Whereas a DFS explores as far as possible along each branch first and then bracktracks. For this, a stack works better since it is LIFO(last-in-first-out)
Take it in Alphabetical order...
.... B(BFS).....C......D (DFS)....
.... Q(Queue)...R......S (Stack)...
BFS uses always queue, Dfs uses Stack data structure. As the earlier explanation tell about DFS is using backtracking. Remember backtracking can proceed only by Stack.
BFS --> B --> Barbecue --> Queue
DFS --> S --> Stack
Don't remember anything.
Assuming the data structure used for the search is X:
Breadth First = Nodes entered X earlier, have to be generated on the tree first: X is a queue.
Depth First = Nodes entered X later, must be generated on the tree first: X is a stack.
In brief: Stack is Last-In-First-Out, which is DFS. Queue is First-In-First-Out, which is BFS.
Bfs;Breadth=>queue
Dfs;Depth=>stack
Refer to their structure
The depth-first search uses a Stack to remember where it should go when it reaches a dead end.
DFSS
Stack (Last In First Out, LIFO). For DFS, we retrieve it from root to the farthest node as much as possible, this is the same idea as LIFO.
Queue (First In First Out, FIFO). For BFS, we retrieve it one level by one leve, after we visit upper level of the node, we visit bottom level of node, this is the same idea as FIFO.
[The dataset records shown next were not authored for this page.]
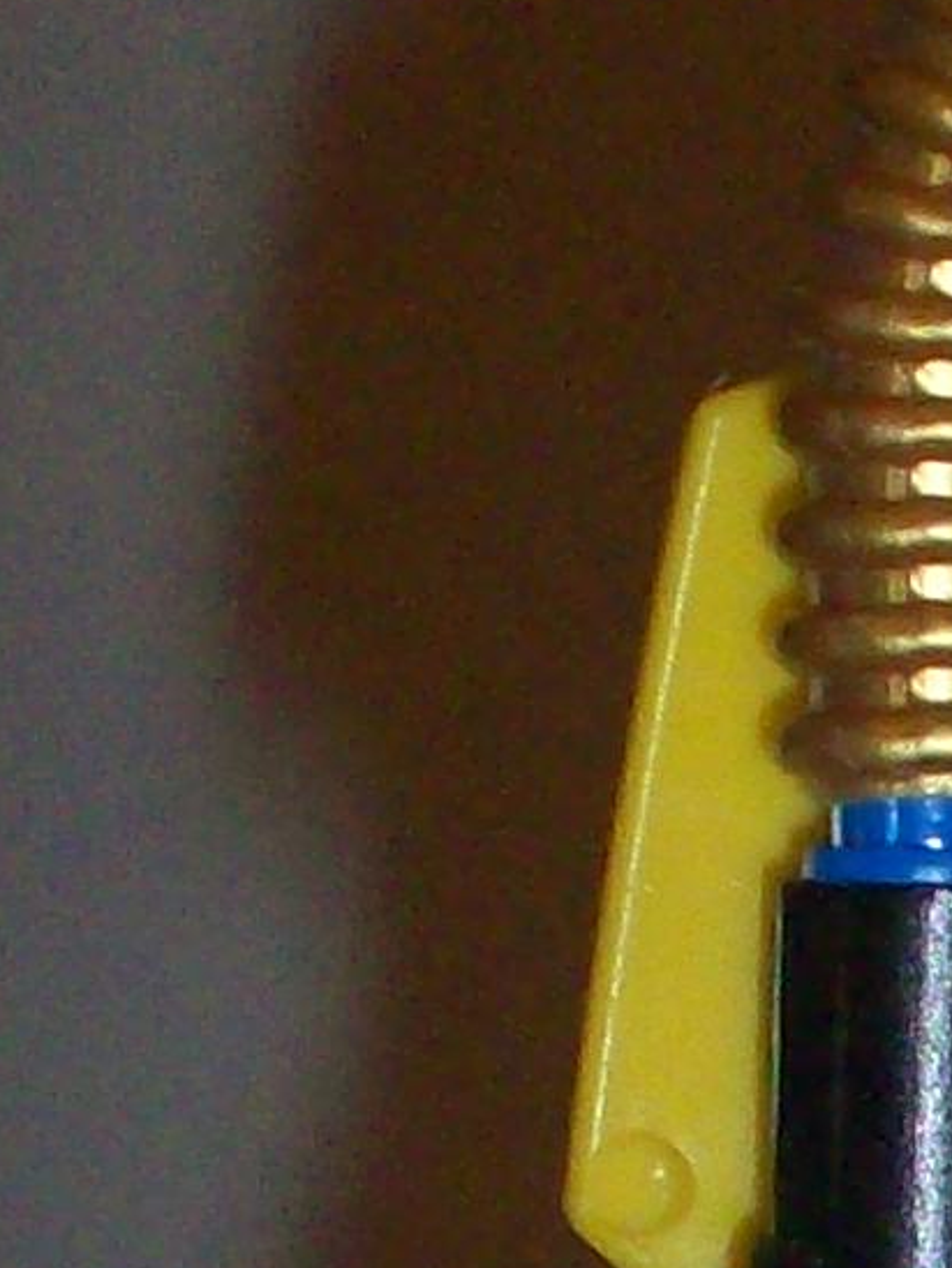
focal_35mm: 206
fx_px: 7551
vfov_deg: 9.3
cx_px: 1851
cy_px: 2090
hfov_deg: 7.0
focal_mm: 6.2
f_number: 2.8
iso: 160
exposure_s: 1/64
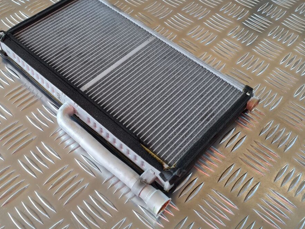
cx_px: 126
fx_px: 361
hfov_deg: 45.6
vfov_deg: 35.0
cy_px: 87
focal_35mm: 41
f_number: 1.8
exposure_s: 1/100
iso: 80
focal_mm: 5.4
An easier way to remember, especially for young students, is to use similar acronym:
BFS => Boy FriendS in queue (for popular ladies apparently).
DFS is otherwise (stack).
I would like to share this answer:
https://stackoverflow.com/a/20429574/3221630
Taking BFS and replacing a the queue with a stack, reproduces the same visiting order of DFS, it uses more space than the actual DFS algorithm.
You can remember by making an acronym
BQDS
Beautiful Queen has Done Sins.
In Hindi,
बहुरानी क्यु दर्द सहा
Here is a simple analogy to remember. In a BFS, you are going one level at a time but in DFS you are going as deep as possible to the left before visiting others. Basically stacking up a big pile of stuff, then analyze them one by one, so if this is STACK, then the other one is queue.
Remember as "piling up", "stacking up", big as possible. (DFS).
if you visually rotate 'q' symbol (as in queue) 180 degrees you will get a 'b' (as in bfs).
Otherwise this is stack and dfs.